[SDL 2.28.4] [alsa] how does SDL handle SND_PCM_FORMAT_U24_LE alsa format ?

Context :

  • I’m working on Linux, x86_64, recent kernel (customized 6.1.68), but the code will be cross-compiled for Windows later (no problem with that)
  • sdl2-config --version returns : 2.28.4
  • inxi -F returns, for the audio part :

Audio:     Device-1: Intel Tiger Lake-LP Smart Sound Audio driver: snd_hda_intel 
           Device-2: Logitech HD Pro Webcam C920 type: USB driver: snd-usb-audio,uvcvideo 
           Sound Server: ALSA v: k6.1.68-ericb

And I’m trying to record audio+video with a Logitech C920 webcam.

For obvious portability reasons, my choice is to use SDL2 (I’ll try the promising SDL3 asap).

As a summary, actually, recording audio+video works, but audio is suboptimal, and I’d like to fix the problem seriously.

Separately, there are NO problem at all :

and when using ALSA directly, the AUDIO_S16LSB format works as expected, in stereo mode, and the sound is perfect for my need.

(see https://github.com/ebachard/Linux_Alsa_Audio_Record/blob/master/src/alsa_record.cpp in the sources)

And I observed that, when recording, the SDL2 alsa audio driver, does not work as expected.

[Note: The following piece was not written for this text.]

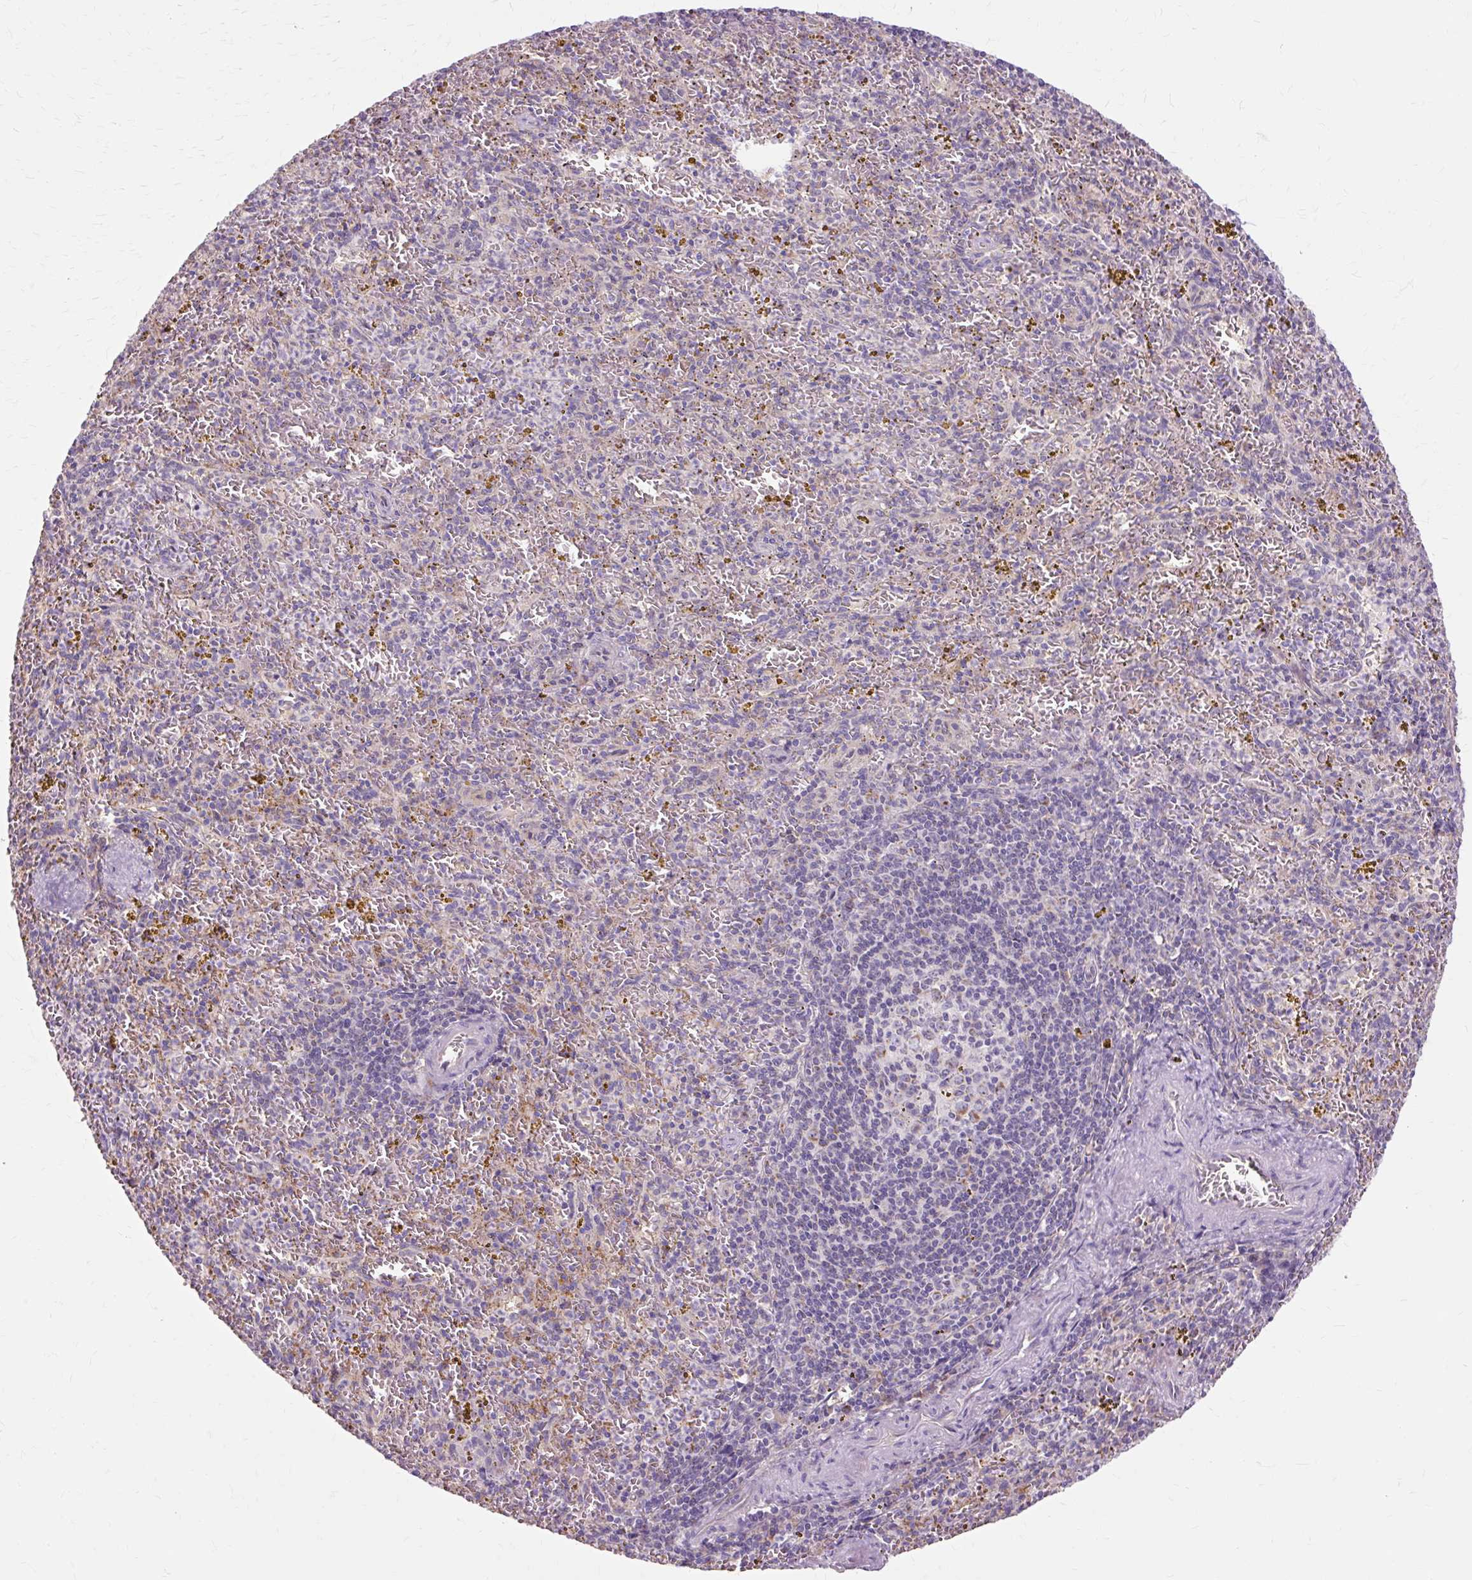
{"staining": {"intensity": "negative", "quantity": "none", "location": "none"}, "tissue": "spleen", "cell_type": "Cells in red pulp", "image_type": "normal", "snomed": [{"axis": "morphology", "description": "Normal tissue, NOS"}, {"axis": "topography", "description": "Spleen"}], "caption": "Photomicrograph shows no significant protein positivity in cells in red pulp of unremarkable spleen.", "gene": "PDZD2", "patient": {"sex": "male", "age": 57}}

More precisely, AUDIO_S16LSB format is NOT detected. So I tried to find what happens with SDL2.

Methodology: I compared SDL alsa driver intialisation to my own alsa driver initialisation.

I did first study how works alsa driver. Adding some verbosity, my webcam, in recording mode, is seen by SDL2 alsa audio driver as

INFO: Using audio driver: alsa
this->spec.format : 8 (should be AUDIO_S16LSB)
this->spec.format = SND_PCM_FORMAT_U24_LE. It means, it’s an unsigned 24 bit Little Endian
using low three bytes in 32-bit word (not handled by SDL …)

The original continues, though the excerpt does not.